Broadening Reissue, Reexam, IPR Or PGR (Secs. 251, 305, 314, 316, 326)

  • BASICS: “No reissued patent shall be granted enlarging the scope of the claims of the original patent unless applied for within two years from the grant of the original patent.” 35 U.S.C. § 251. Claim-by-claim analysis. Arcelormittal II (Fed. Cir. 05/12/15) (all but two reissue claims invalid for broadening). Generally, a reissue is available to correct an error made by the patentee. Any claim sought in a reissue filed after two years from the grant of the original patent is invalid if broader than the original claim. Reexamination may not broaden claim. Id. §§ 305, 314. “Whether amendments made during reissue enlarge the scope of the claim, and therefore violate § 251, is a matter of claim construction, which we review de novo, while giving deference to subsidiary factual determinations.” Arcelormittal II (Fed. Cir. 05/12/15) (citing Teva).
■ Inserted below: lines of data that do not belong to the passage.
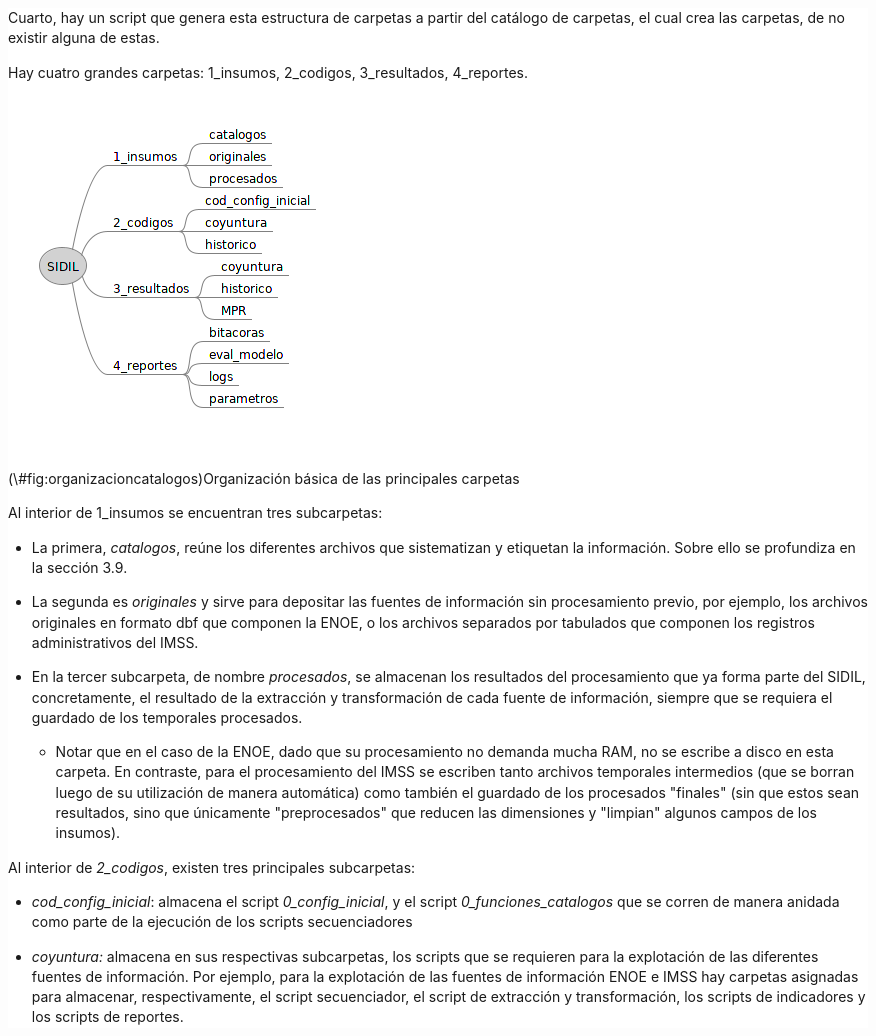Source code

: Cuarto, hay un script que genera esta estructura de carpetas a partir del catálogo de carpetas, el cual crea las carpetas, de no existir alguna de estas.

Hay cuatro grandes carpetas: 1_insumos, 2_codigos, 3_resultados, 4_reportes.

<div class="figure">
<img src="images-1/03/organizacion_catalogos.png" alt="Organización básica de las principales carpetas"  />
<p class="caption">(\#fig:organizacioncatalogos)Organización básica de las principales carpetas</p>
</div>

Al interior de 1_insumos se encuentran tres subcarpetas:

-   La primera, *catalogos*, reúne los diferentes archivos que sistematizan y etiquetan la información. Sobre ello se profundiza en la sección 3.9.

-   La segunda es *originales* y sirve para depositar las fuentes de información sin procesamiento previo, por ejemplo, los archivos originales en formato dbf que componen la ENOE, o los archivos separados por tabulados que componen los registros administrativos del IMSS.

-   En la tercer subcarpeta, de nombre *procesados*, se almacenan los resultados del procesamiento que ya forma parte del SIDIL, concretamente, el resultado de la extracción y transformación de cada fuente de información, siempre que se requiera el guardado de los temporales procesados.

    -   Notar que en el caso de la ENOE, dado que su procesamiento no demanda mucha RAM, no se escribe a disco en esta carpeta. En contraste, para el procesamiento del IMSS se escriben tanto archivos temporales intermedios (que se borran luego de su utilización de manera automática) como también el guardado de los procesados "finales" (sin que estos sean resultados, sino que únicamente "preprocesados" que reducen las dimensiones y "limpian" algunos campos de los insumos).

Al interior de *2_codigos*, existen tres principales subcarpetas:

-   *cod_config_inicial*: almacena el script *0_config_inicial*, y el script *0_funciones_catalogos* que se corren de manera anidada como parte de la ejecución de los scripts secuenciadores

-   *coyuntura:* almacena en sus respectivas subcarpetas, los scripts que se requieren para la explotación de las diferentes fuentes de información. Por ejemplo, para la explotación de las fuentes de información ENOE e IMSS hay carpetas asignadas para almacenar, respectivamente, el script secuenciador, el script de extracción y transformación, los scripts de indicadores y los scripts de reportes.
    • AIA: No amended claim in IPR or PGR may enlarge scope of the claims. 35 U.S.C. §§ 316(d), 326(d) (AIA).
  • For Reissue To Validly Contain A Broadened Claim, The Reissue Application Must Have Been Filed Within Two Years Of Patent Grant And With Some Broadened Claim In It: A reissue application or continuing reissue application may add broadened claims after the two-year limit even if those broadened claims are unrelated to the broadened claims filed within the two-year limit. In re Staats (Fed. Cir. 03/05/12); In re Doll (CCPA 01/08/70) (if reissue application is filed within two years of original grant, claims filed more than two years later are permitted even if broader than original claims and “the broadening reissue claims originally submitted,” without addressing whether necessary that any broadening claims must be filed within two years of grant); In re Graff (Fed. Cir. 04/14/97) (aff’g rejection of broadened reissue claim where reissue application was filed within two years of original grant but without any broadened claim, and broadened claim was added more than two years after original grant).
  • Claim Is Broadened If It Covers Something Different: “A claim of a reissue application is broader in scope than the original claims if it contains within its scope any conceivable apparatus or process which would not have infringed the original patent. A reissue claim that is broader in any respect is considered to be broader than the original claims even though it may be narrower in other respects.” Tillotson, Ltd. v. Walbro Corp., 831 F.2d 1033, 1037 n.2 (Fed. Cir. 1987); accord Arcelormittal II (Fed. Cir. 05/12/15) (independent claim broadened, even without being amended, by addition of dependent claim with range broader than original claim had earlier been construed to cover); In re Cuozzo (Fed. Cir. 02/04/15) (2-1) (applying same test to inter partes review), rehearing en banc denied (Fed. Cir. 07/08/15) (6-5); new panel opinion (Fed. Cir. 07/08/15), aff’d on other grounds (U.S. 06/20/2016); In re Reiffin (Fed. Cir. 07/27/09); Sisvel (Fed. Cir. 09/01/23) (non-precedential) (aff’g PTAB that proposed substitute claim replacing “based on” with “using” broadened claim because conceivable cover something original claim did not); see also Brady Constr. (Fed. Cir. 08/15/08) (non-precedential) (invalidating reissue claim that required (among other things) a stud having at least one hole (but having no restriction that the hole be pre-existing) where original claim required pre-existing hole); In re Bennett (Fed. Cir. 06/28/85) (en banc) (“‘Conveyor means’ is broader in scope than ‘a continuously running, in operation, conveyor belt’.”).